These are 'drop-down' boxes which give options. 
Take the option for 'EEA or Swiss National' 
- then the next option gives possibility of the Permit application.

I went no further tonight - but hopefully this is it!


QUESTION: in people's experience - how long does the process take from first completing online? (We are in France... near Paris).

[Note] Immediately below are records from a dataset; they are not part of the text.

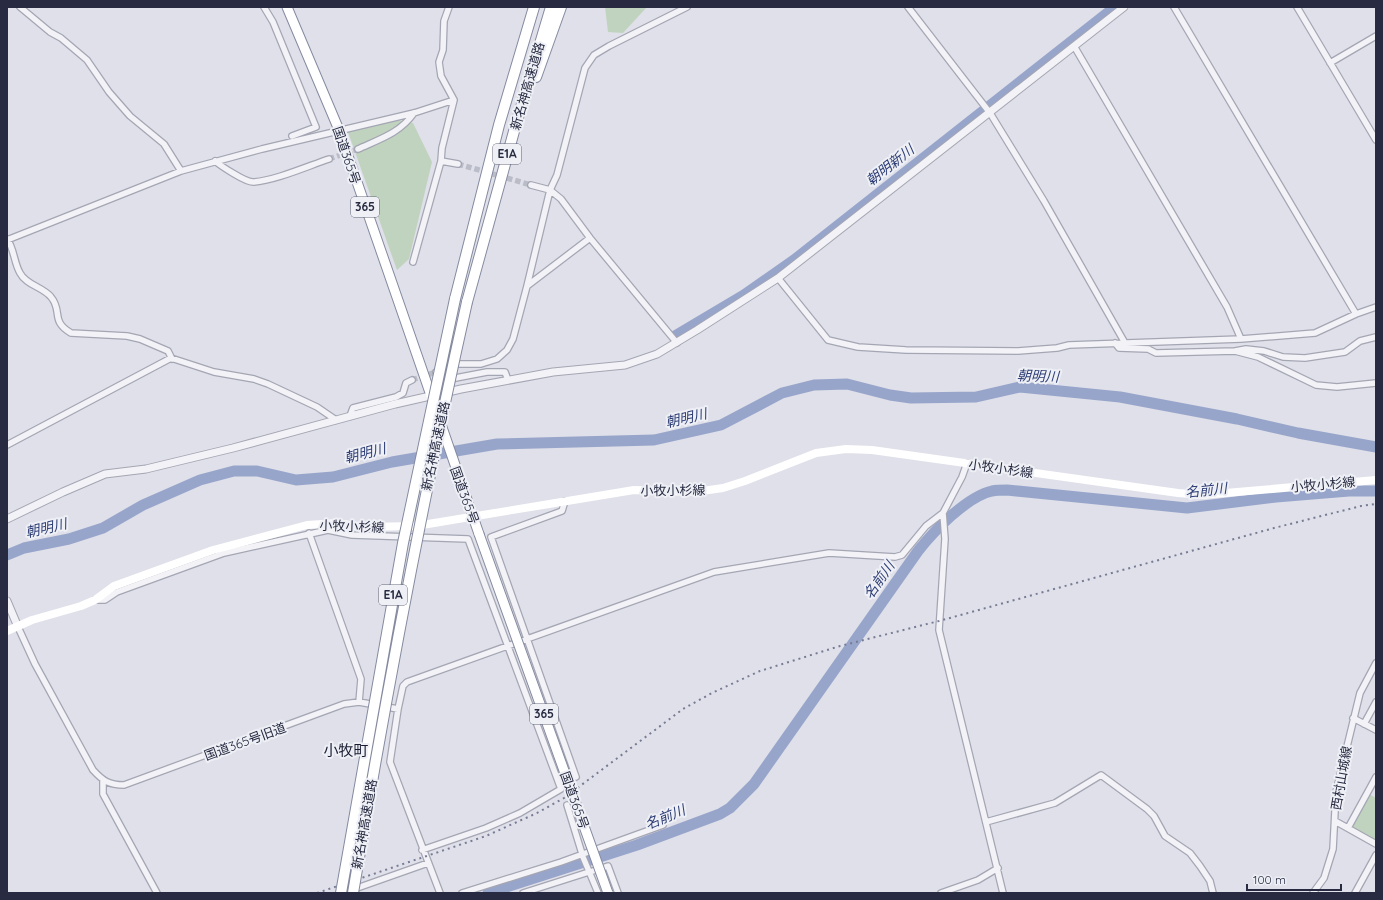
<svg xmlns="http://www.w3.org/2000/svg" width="1383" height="900" font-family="Quicksand,'Noto Sans JP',sans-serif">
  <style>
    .green { fill: #c0d3bf }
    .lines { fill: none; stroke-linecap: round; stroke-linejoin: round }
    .river { stroke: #98a5cb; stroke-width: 11 }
    .minor-tunnel { stroke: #babcc7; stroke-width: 5.5; stroke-dasharray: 5.5 3; stroke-linecap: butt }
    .minor-casing { stroke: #a4a6b3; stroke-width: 8 }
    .tertiary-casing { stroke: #a4a6b3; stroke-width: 9 }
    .trunk-casing { stroke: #858aa0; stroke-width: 11 }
    .motorway-casing { stroke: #858aa0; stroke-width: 12 }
    .minor { stroke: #f2f2f7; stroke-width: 5.5 }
    .tertiary { stroke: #f2f2f7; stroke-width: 7 }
    .secondary { stroke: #fff; stroke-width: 8 }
    .trunk { stroke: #fff; stroke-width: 9 }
    .motorway { stroke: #fff; stroke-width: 10 }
    .rail { stroke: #777b93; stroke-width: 2; stroke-dasharray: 2 4; stroke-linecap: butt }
    .trunk-bridge-casing { stroke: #858aa0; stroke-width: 11; stroke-linecap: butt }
    .motorway-bridge-casing { stroke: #858aa0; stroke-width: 12; stroke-linecap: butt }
    .trunk-bridge { stroke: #fff; stroke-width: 9 }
    .motorway-bridge { stroke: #fff; stroke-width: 10 }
    .labels { text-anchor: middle; stroke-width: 4; stroke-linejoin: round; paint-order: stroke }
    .shield { fill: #eef0f6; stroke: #636577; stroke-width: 1 }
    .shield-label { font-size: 12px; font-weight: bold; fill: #272a40 }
    .street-label { font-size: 13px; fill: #272a40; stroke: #eef0f6 }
    .water-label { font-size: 14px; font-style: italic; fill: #2f3f76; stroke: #eef0f6 }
    .quarter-label { font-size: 15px; fill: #191c31; stroke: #eef0f6 }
  </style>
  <rect width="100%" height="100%" fill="#dfe0e9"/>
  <!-- green -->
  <path class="green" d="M605 7H647L623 33 608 32Z
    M392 119 413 123 432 162 409 259 397 270 348 132Z
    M1369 794 1376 798V840L1353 827 1352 825Z"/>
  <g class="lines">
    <!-- river -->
    <path class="river" d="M675 336 744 295 794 260 1115 7
      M7 555 24 548 69 539 103 528 143 505 200 480 234 471H257L296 480 333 477 392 462 497 444 654 440 721 425 782 393 814 385 847 384 890 395 911 398 976 397 1020 387 1120 397 1237 419 1298 433 1376 447
      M488 893 637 845 720 814 730 808 754 784 918 551C934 531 966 497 992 491 997 490 1003 490 1007 490L1187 508 1276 497 1349 491H1376"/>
    <!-- minor-tunnel -->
    <path class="minor-tunnel" d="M329 159 358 149
      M458 164 531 185
      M412 380 436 372"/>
    <defs>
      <path id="minor" d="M20 7 50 32 61 38 87 60 109 92 130 116 164 144 181 171
        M264 7 273 22 316 127 292 136
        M908 7 990 113 1044 201 1125 343
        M1174 7 1356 314
        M1297 7 1376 140
        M1074 46 1227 307 1241 339 1315 333 1356 314 1376 307
        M1330 63 1376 36
        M358 149C380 139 400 133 414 113
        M215 161C221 166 245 182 253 182 274 181 308 166 329 159
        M441 161 458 164
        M531 185 550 190 561 199 590 238 677 343
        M7 239C14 248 14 263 20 273 26 285 43 287 51 297 63 311 50 321 71 333L127 336 140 339 168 351 172 359
        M7 240 181 171 262 149 414 113 454 100
        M413 262 441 161 442 148 454 100 441 76 439 62 443 50 444 21 449 7
        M778 278 828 340 858 347 906 350 1018 351 1057 348 1069 345 1241 339
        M527 286 550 190 557 175 585 68 594 55 609 46 687 7
        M1115 343 1119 348 1148 349 1156 353 1235 351 1258 357 1316 385 1337 387 1376 383
        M1235 351 1246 349 1264 351 1283 357 1305 358 1345 352 1360 341 1376 337
        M508 380 505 372H487L445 380 436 372 458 364H481L497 359 507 350 513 339 527 286 590 238
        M350 416 353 408 396 397 403 393 406 383 412 380
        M7 445 171 358 214 372 254 379 268 384 317 407 336 420
        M967 463 962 477 943 513 945 539 939 630 1003 893
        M565 501 562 511 491 537 576 777
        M309 533 361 679 359 702
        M95 600H105L117 592 224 553 328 530 352 535 468 539 561 789 520 813 486 828 422 850
        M18 627 35 664 93 770C103 781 109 785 124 785L344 704 359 702 398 709 390 762 440 893
        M398 709 403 686 407 682 714 572 829 553 895 557 902 555 926 526 943 513
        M1353 718 1376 730
        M1364 724 1376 702
        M103 781V794L157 893
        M567 805 583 857 598 893
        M1335 821 1376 844
        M986 822 1055 803 1101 775 1147 809 1154 816 1165 836 1190 853 1200 866 1210 881 1213 893
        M1348 828 1376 777
        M590 872 608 866 618 893
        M343 893 428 863
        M462 893 561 862 663 825
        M523 893 589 872
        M941 893 978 880 998 868
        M1313 893 1324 878 1333 849 1336 792 1360 693 1376 663
        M1355 893 1376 855"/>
      <path id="tertiary" d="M7 519 63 492 105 474 146 469 233 448 395 404 461 389 553 372 625 365 657 354 697 330 778 278 1124 7
        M7 601 18 627"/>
      <path id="trunk" d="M287 7 339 130 479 534"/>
      <path id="motorway" d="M536 77 561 7
        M455 299 499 125 534 7
        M467 302 516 124 551 7"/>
    </defs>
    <!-- minor casing -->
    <use href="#minor" class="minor-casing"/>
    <!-- tertiary casing -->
    <use href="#tertiary" class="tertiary-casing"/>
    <!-- trunk casing -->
    <use href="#trunk" class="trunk-casing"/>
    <!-- motorway casing -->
    <use href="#motorway" class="motorway-casing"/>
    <!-- minor -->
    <use href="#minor" class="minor"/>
    <!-- tertiary -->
    <use href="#tertiary" class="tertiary"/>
    <!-- secondary -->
    <path class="secondary" d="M7 631 32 620 81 606 95 600 114 586 213 550 307 525 338 523 362 527 416 526 634 490 695 492 723 488 745 481 816 453 846 449 872 450 1178 493 1202 495 1376 480"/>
    <!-- trunk -->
    <use href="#trunk" class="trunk"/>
    <!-- motorway -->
    <use href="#motorway" class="motorway"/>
    <!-- rail -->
    <path class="rail" d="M317 893 486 836 537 813 564 798 683 709 712 693 760 671 840 646 939 621 1274 528 1361 506 1376 504"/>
    <defs>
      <path id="trunk-bridge" d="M479 534 608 893"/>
      <path id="motorway-bridge" d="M341 893 403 543 455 299
        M353 893C386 695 423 498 467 302"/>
    </defs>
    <!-- trunk-bridge casing -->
    <use href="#trunk-bridge" class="trunk-bridge-casing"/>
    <!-- motorway-bridge casing -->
    <use href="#motorway-bridge" class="motorway-bridge-casing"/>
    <!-- trunk-bridge -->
    <use href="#trunk-bridge" class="trunk-bridge"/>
    <!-- motorway-bridge -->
    <use href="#motorway-bridge" class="motorway-bridge"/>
  </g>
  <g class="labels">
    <!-- shield labels -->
    <g class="shield">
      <rect x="493" y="144" width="28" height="20" rx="3"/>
      <rect x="351" y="197" width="28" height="20" rx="3"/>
      <rect x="379" y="585" width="28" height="20" rx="3"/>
      <rect x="530" y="704" width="28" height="20" rx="3"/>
    </g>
    <g class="shield-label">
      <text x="507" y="158">E1A</text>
      <text x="365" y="211">365</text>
      <text x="393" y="599">E1A</text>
      <text x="544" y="718">365</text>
    </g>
    <!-- street labels -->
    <g class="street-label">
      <text transform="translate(527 86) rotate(-74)" y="5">新名神高速道路</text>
      <text transform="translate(347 155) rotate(71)" y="5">国道365号</text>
      <text transform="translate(435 446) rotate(-78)" y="5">新名神高速道路</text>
      <text transform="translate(1001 468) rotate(8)" y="5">小牧小杉線</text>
      <text transform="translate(1323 484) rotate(-5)" y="5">小牧小杉線</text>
      <text transform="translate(673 490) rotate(-1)" y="5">小牧小杉線</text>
      <text transform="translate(465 495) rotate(70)" y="5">国道365号</text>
      <text transform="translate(352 526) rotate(2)" y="5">小牧小杉線</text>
      <text transform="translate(245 741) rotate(-20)" y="5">国道365号旧道</text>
      <text transform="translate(1341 778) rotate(-80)" y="5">西村山城線</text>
      <text transform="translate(575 800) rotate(70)" y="5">国道365号</text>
      <text transform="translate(364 824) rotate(-80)" y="5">新名神高速道路</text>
    </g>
    <!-- water labels -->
    <g class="water-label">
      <text transform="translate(890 165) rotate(-38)" y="5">朝明新川</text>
      <text transform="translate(1038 376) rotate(2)" y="5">朝明川</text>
      <text transform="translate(686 418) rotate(-13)" y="5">朝明川</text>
      <text transform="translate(365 453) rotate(-14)" y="5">朝明川</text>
      <text transform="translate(1206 490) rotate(-6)" y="5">名前川</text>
      <text transform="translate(46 528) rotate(-13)" y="5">朝明川</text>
      <text transform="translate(879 580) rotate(-55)" y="5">名前川</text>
      <text transform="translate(665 817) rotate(-22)" y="5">名前川</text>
    </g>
    <!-- quarter labels -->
    <g class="quarter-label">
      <text x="346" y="756">小牧町</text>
    </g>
  </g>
  <!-- border -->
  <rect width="1383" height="900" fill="none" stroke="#272a40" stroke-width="16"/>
  <!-- scale -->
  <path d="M1247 884v6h94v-6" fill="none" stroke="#272a40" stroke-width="2"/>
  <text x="1253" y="884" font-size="12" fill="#272a40" stroke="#eef0f6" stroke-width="3" paint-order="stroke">100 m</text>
</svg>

Thank you - and Good Luck!

Hoping you are successful - and that my wife will be as she continues after I left off!


----------



## eleanore.sauls (Jan 3, 2013)

I applied on the 4th January and received my permit today . They told me it will take 15 working days.


----------



## lessenich (Sep 28, 2012)

eleanore.sauls said:


> I applied on the 4th January and received my permit today . They told me it will take 15 working days.


Congratulation!!!!!!!


----------



## miryferny (Jan 22, 2013)

Hi Elenore can you give me a list of req documents and other stuff that they asked to obtain the EEA FP? ) Because in 1 month I should apply for it too..and I ve no idea about how much money should I hv on my and my hubs acc and the documents that i should give them...
Thank you in advance


----------



## eleanore.sauls (Jan 3, 2013)

Hi

Your original Marriage Certificate with copies, photo's of you and your husband to proof your relationship, printed emails or letters or postcard as proof of communication with each other. (I only had the Marriage Certificate and photo's)
Your original Passports and ID's with copies with 2 x copies of each.
Proof of 750 pounds p/person per year, like bank statement.
2 x passport photo's of the Non-EEA national.
The printed out online application you have completed and signed and i had to make my Embassy appointment online.
They say it help to write a Introduction letter of your relationship of how and when you met and details of your relationship. If your search Introduction letter on this forum you will find an example of one, but i did not include one in my application, but it is up to you.

Good Luck!!!


----------



## Pablito81 (Jan 21, 2013)

miryferny said:


> Hi Elenore can you give me a list of req documents and other stuff that they asked to obtain the EEA FP? ) Because in 1 month I should apply for it too..and I ve no idea about how much money should I hv on my and my hubs acc and the documents that i should give them...
> Thank you in advance


I would not give any evidence of financials, it is not required by law, neither your plans or accommodation details.Know your rights. EEA commission prohibits systematic checks on marriage whether its one of convenience.


----------



## lessenich (Sep 28, 2012)

eleanore.sauls said:


> Hi
> 
> Your original Marriage Certificate with copies, photo's of you and your husband to proof your relationship, printed emails or letters or postcard as proof of communication with each other. (I only had the Marriage Certificate and photo's)
> Your original Passports and ID's with copies with 2 x copies of each.
> ...


What fo you mean 770 pound per person for one year there is no financial cape on EEA Application.


----------



## Jrge (Mar 22, 2011)

Hi,



eleanore.sauls said:


> Hi
> 
> Your original Marriage Certificate with copies, photo's of you and your husband to proof your relationship, printed emails or letters or postcard as proof of communication with each other. (I only had the Marriage Certificate and photo's)
> Your original Passports and ID's with copies with 2 x copies of each.
> ...


You obtained the EEA-Family Permit only because you proved to be married, hence the marriage certificate, you included the copy of your husband's passport, his cover/introduction letter and your pictures. Anything else outside the above list, inclusive of copies, was irrelevant.

Animo
(Cheers)


----------



## miryferny (Jan 22, 2013)

eleanore.sauls said:


> Hi
> 
> Your original Marriage Certificate with copies, photo's of you and your husband to proof your relationship, printed emails or letters or postcard as proof of communication with each other. (I only had the Marriage Certificate and photo's)
> Your original Passports and ID's with copies with 2 x copies of each.
> ...


Thanks a lot!! I was afraid to do the application bcoz my husband has only 2 payslips for now...We hv been married for 1 year now..I also hv 5 year italian resident card as well...so I hope this is going to be enough to satisfie the COD


----------